Al terminar la ruta vi cómo la casa que precisamente inaugura la calle Bolívar, una joya de 1790, también está medio en ruinas. Al lado brillaba un cartel de Democracia, el primer mensaje en el que reparé. Otra vez solo bajé por Gran de Gràcia y no paré de toparme con más carteles, muchos de ellos reescritos con tachaduras enemigas, clamores para parar el desaguisado y otras lindezas que no merece la pena constar en acta. En la plaça de la Vila de Gràcia me paré un rato para escuchar una asamblea y en la de Revolució vi otra guerra de pintadas justo al lado del antiguo banc expropiat. La original pedía máximo respeto para los mossos. El añadido la contrarrestaba recordando las cargas del 27 de mayo de 2011 en plaça Catalunya. Así estamos pensé, y la llegada al bar para desconectar con los amigos se convirtió en un estupenda terapia con muchas risas, justo lo que nos falta, percibiendo a lo largo de la noche un ambiente muy festivo en el barrio y una indudable voluntad de humor para acallar tanto ruido de fondo.
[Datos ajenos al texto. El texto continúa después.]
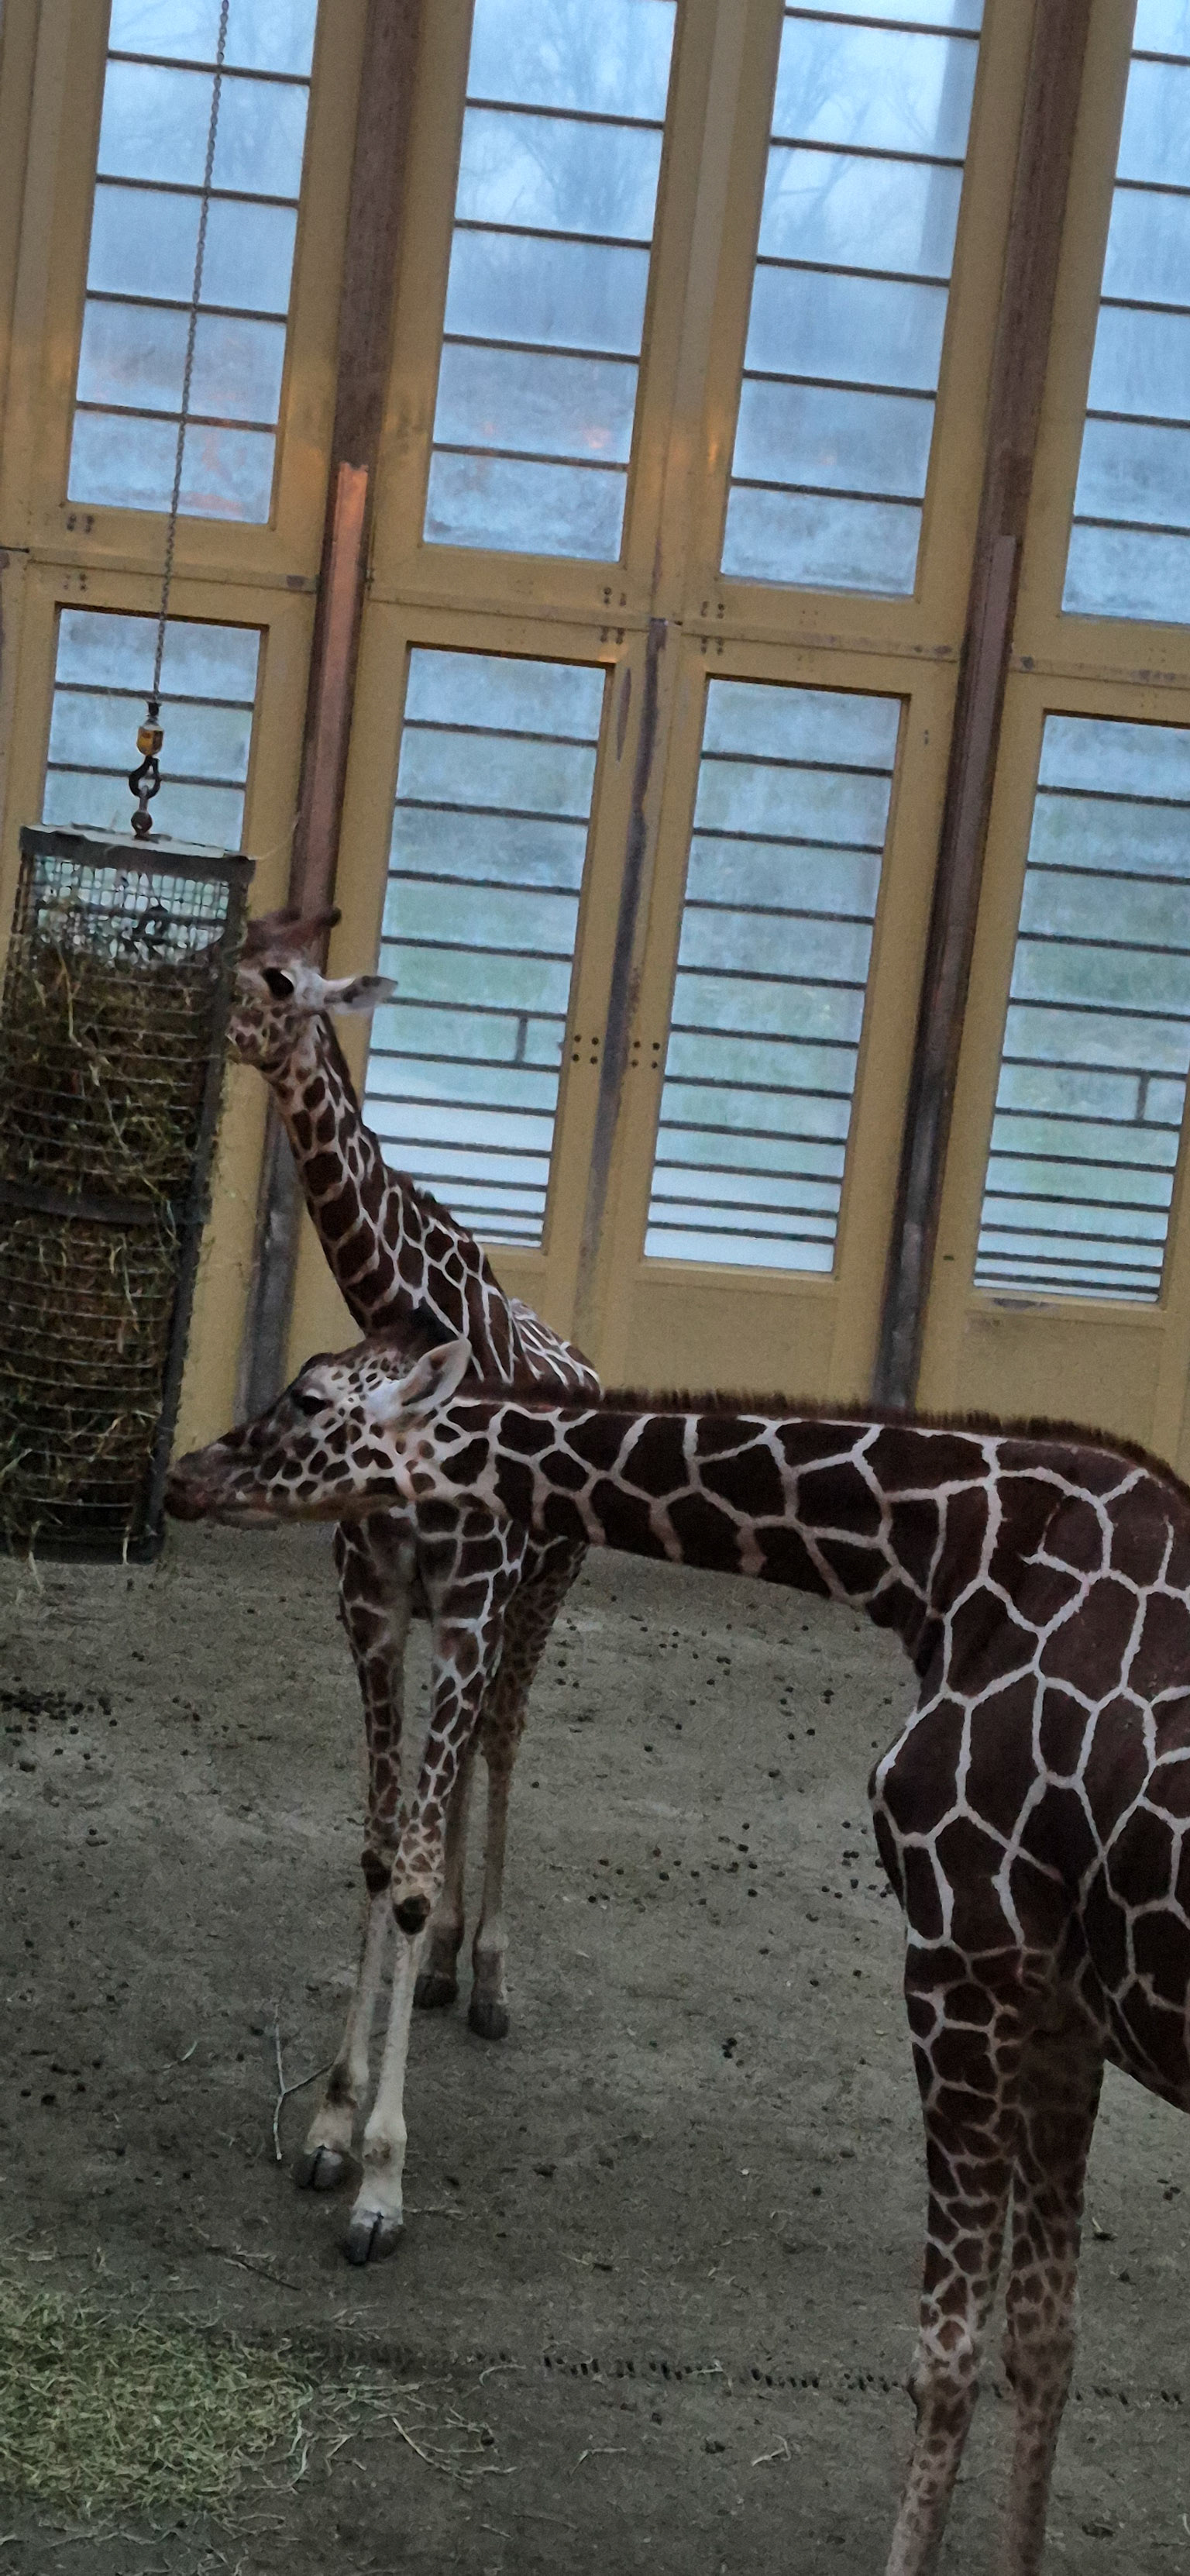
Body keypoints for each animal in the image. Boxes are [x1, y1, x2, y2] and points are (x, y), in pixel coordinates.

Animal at [170, 1330, 1190, 2576]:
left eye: (312, 1399)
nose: (190, 1474)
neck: (942, 1564)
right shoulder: (1060, 2008)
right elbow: (1044, 2342)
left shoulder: (964, 1950)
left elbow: (943, 2359)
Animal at [228, 907, 599, 2258]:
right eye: (229, 947)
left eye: (282, 980)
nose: (211, 1011)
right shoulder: (376, 1612)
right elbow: (386, 1857)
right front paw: (333, 2127)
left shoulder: (476, 1604)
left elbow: (419, 1859)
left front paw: (383, 2179)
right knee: (460, 1773)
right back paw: (441, 1970)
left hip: (537, 1599)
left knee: (505, 1738)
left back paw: (483, 1972)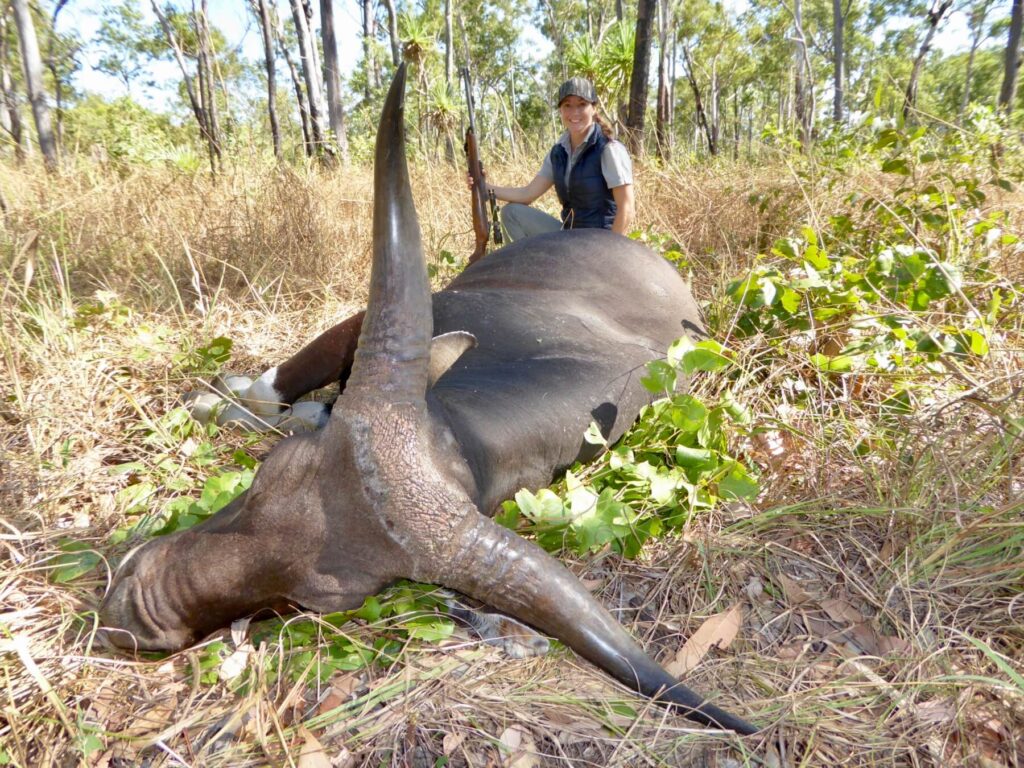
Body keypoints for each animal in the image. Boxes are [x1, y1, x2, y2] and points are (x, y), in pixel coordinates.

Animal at [99, 65, 758, 737]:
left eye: (312, 602)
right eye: (263, 479)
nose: (131, 615)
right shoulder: (372, 322)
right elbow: (272, 387)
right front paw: (221, 399)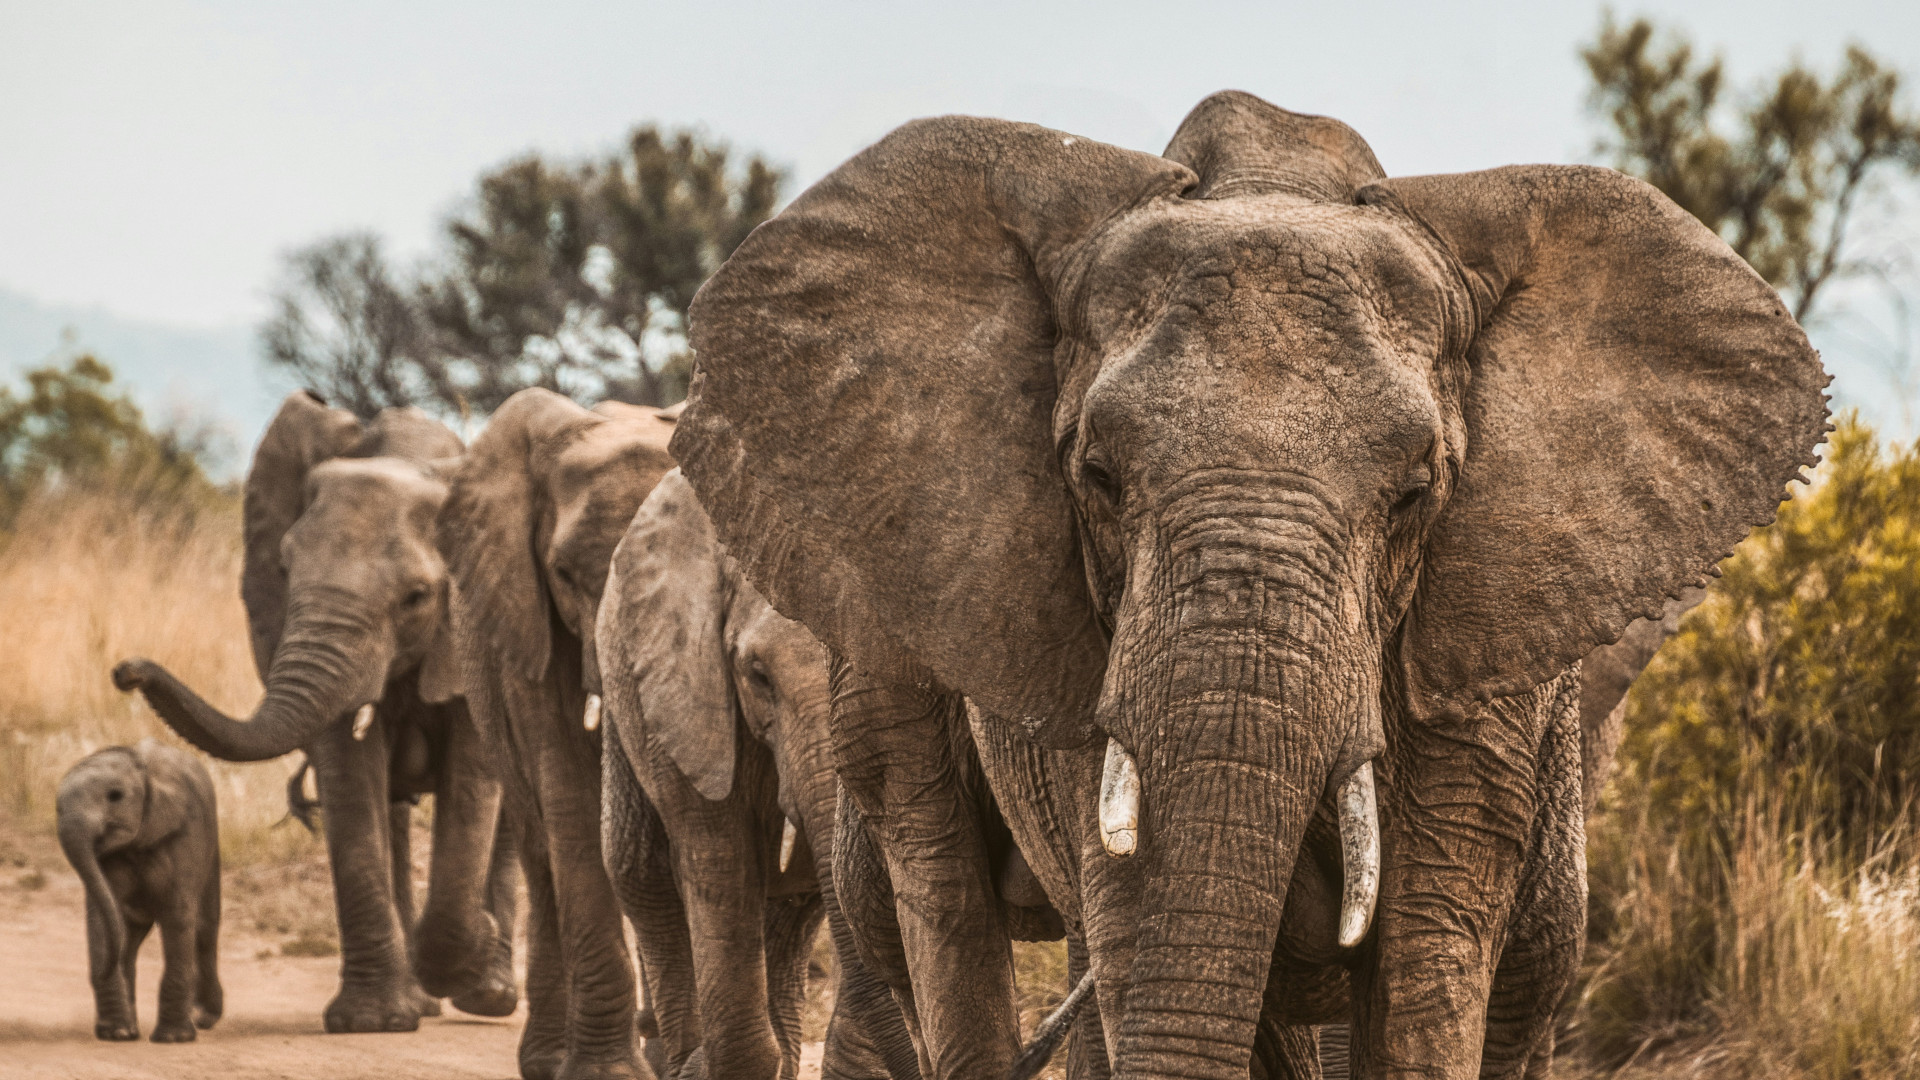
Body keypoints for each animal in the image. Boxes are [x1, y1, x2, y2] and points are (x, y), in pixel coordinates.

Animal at [56, 734, 222, 1037]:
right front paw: (117, 1034)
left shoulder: (186, 833)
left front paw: (173, 1038)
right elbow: (103, 915)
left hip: (212, 846)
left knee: (205, 929)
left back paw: (203, 1019)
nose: (100, 971)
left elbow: (178, 914)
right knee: (130, 938)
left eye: (115, 796)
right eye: (57, 808)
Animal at [112, 390, 514, 1030]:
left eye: (417, 597)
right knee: (393, 811)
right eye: (283, 571)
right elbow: (348, 778)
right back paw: (422, 1000)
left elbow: (474, 781)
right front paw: (371, 1022)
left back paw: (490, 995)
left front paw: (470, 948)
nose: (125, 671)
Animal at [433, 386, 683, 1076]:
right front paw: (608, 1073)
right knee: (541, 847)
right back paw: (551, 1059)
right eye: (566, 575)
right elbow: (569, 793)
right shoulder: (526, 617)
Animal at [599, 468, 929, 1076]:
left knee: (792, 914)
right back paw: (682, 1057)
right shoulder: (688, 690)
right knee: (641, 873)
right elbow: (720, 863)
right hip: (623, 691)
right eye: (758, 676)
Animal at [664, 92, 1827, 1076]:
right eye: (1096, 478)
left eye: (1417, 495)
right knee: (936, 896)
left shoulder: (1484, 632)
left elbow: (1427, 957)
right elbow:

Quería seguir este diario semanal hasta el lunes, pero se ve que ya no habrá DUI el nueve de octubre y por lo tanto terminaré esta crónica en viernes, muy anodino, de tregua urbana mientras los bancos cambian de sede y Artur Mas dice que Cataluña no está preparada para la independencia, lo que parece apuntar a una especie de marcha atrás ante el miedo que genera lo económico. Otros dicen que hay conversaciones secretas entre ambos irresponsables del problema. La incertidumbre seguirá durante meses, pero al menos en mi fuero interno da la sensación que la tensión cede ante el deseo ciudadano de diálogo, algo fundamental, como asimismo lo es que la gente de a pie al final, por si alguien lo dudaba, tiene mucha más cordura que sus representantes políticos. La mayoría de habitantes de este país, no me hagan precisar cuál porque al final ni yo lo sé, no llevan banderas, quieren tranquilidad y un acuerdo. Hablar siempre ha sido lo más importante en política, ahora sólo falta que los máximos implicados lo entiendan, y no es tan difícil, créanme.